Why it's great: Feeling lucky? Shake your iPhone, and UrbanSpoon will dial up a choice and offer reviews and pricing information of restaurants nearby. See photos of dishes from restaurants to whet your appetite.
Why you might hesitate: You shouldn't. This tried-and-true app should be on your phone, whether you're a foodie or not.
Whom it's for: Anybody looking for a good restaurant.
—Zipcar (free; iPhone)
What it is: A way for Zipcar members to find available cars nearby (and honk the horn of the reserved car if it's lost in a parking lot) and a way for nonmembers to learn whether the car-sharing agency would work for them — i.e., whether a Zipcar lot is close enough to be useful.

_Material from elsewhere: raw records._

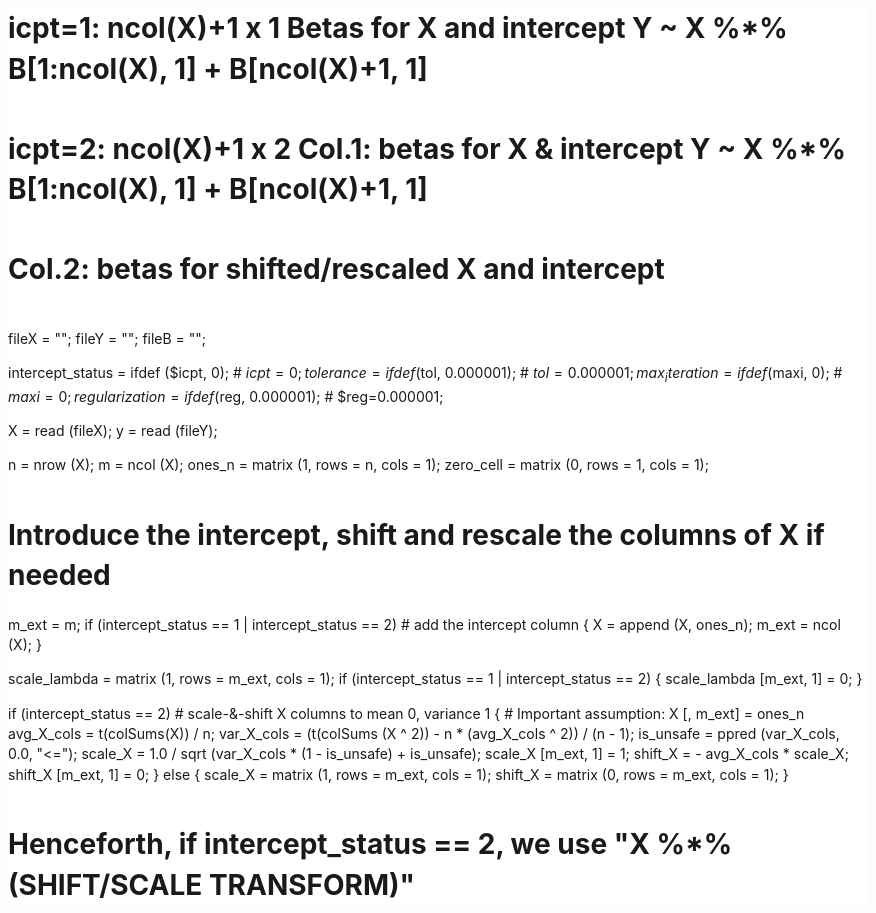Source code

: # icpt=1: ncol(X)+1 x 1  Betas for X and intercept       Y ~ X %*% B[1:ncol(X), 1] + B[ncol(X)+1, 1]
# icpt=2: ncol(X)+1 x 2  Col.1: betas for X & intercept  Y ~ X %*% B[1:ncol(X), 1] + B[ncol(X)+1, 1]
#                        Col.2: betas for shifted/rescaled X and intercept
#

fileX = "";
fileY = "";
fileB = "";

intercept_status = ifdef ($icpt, 0);     # $icpt=0;
tolerance = ifdef ($tol, 0.000001);      # $tol=0.000001;
max_iteration = ifdef ($maxi, 0);        # $maxi=0;
regularization = ifdef ($reg, 0.000001); # $reg=0.000001;

X = read (fileX);
y = read (fileY);

n = nrow (X);
m = ncol (X);
ones_n = matrix (1, rows = n, cols = 1);
zero_cell = matrix (0, rows = 1, cols = 1);

# Introduce the intercept, shift and rescale the columns of X if needed

m_ext = m;
if (intercept_status == 1 | intercept_status == 2)  # add the intercept column
{
    X = append (X, ones_n);
    m_ext = ncol (X);
}

scale_lambda = matrix (1, rows = m_ext, cols = 1);
if (intercept_status == 1 | intercept_status == 2)
{
    scale_lambda [m_ext, 1] = 0;
}

if (intercept_status == 2)  # scale-&-shift X columns to mean 0, variance 1
{                           # Important assumption: X [, m_ext] = ones_n
    avg_X_cols = t(colSums(X)) / n;
    var_X_cols = (t(colSums (X ^ 2)) - n * (avg_X_cols ^ 2)) / (n - 1);
    is_unsafe = ppred (var_X_cols, 0.0, "<=");
    scale_X = 1.0 / sqrt (var_X_cols * (1 - is_unsafe) + is_unsafe);
    scale_X [m_ext, 1] = 1;
    shift_X = - avg_X_cols * scale_X;
    shift_X [m_ext, 1] = 0;
} else {
    scale_X = matrix (1, rows = m_ext, cols = 1);
    shift_X = matrix (0, rows = m_ext, cols = 1);
}

# Henceforth, if intercept_status == 2, we use "X %*% (SHIFT/SCALE TRANSFORM)"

Why it's great: A recent update fixed a few problems, so it's easier to get maps with car locations and to make reservations. Zipcar membership can be had for an annual fee of $50 to $60, and hourly rates run about $7 to $10. Daily rates are $68 to $76, and all rentals include gas (you have to leave the car full), insurance and 180 miles of travel before a surcharge kicks in. Zipcars are in a dozen large cities and college towns across the U.S.
Why you might hesitate: The app can be balky, but it's a free download and worth a try. If you're a member, just make sure you bookmark zipcars.com in your phone, in case the app frustrates you.
Whom it's for: Anyone who needs wheels occasionally, including travelers in cities served by Zipcar.
—WordLens (free; iPhone)
What it is: An instant translator, using your camera.
Why it's great: After you've launched WordLens, hold your camera up to foreign words to get a near-instant translation. It's a lifesaver for travelers abroad or in ethnic parts of town where authentic cuisine usually abounds. It translates menus and signs and text in books quickly and in most cases accurately.
Why you might hesitate: WordLens has trouble with handwritten words and sometimes can discern words where none exist, like the time I trained my camera on a crocheted throw and WordLens spat out alphabetic gibberish. Entertaining, however.
Whom it's for: Adventurous travelers who want to leave their bilingual dictionaries behind.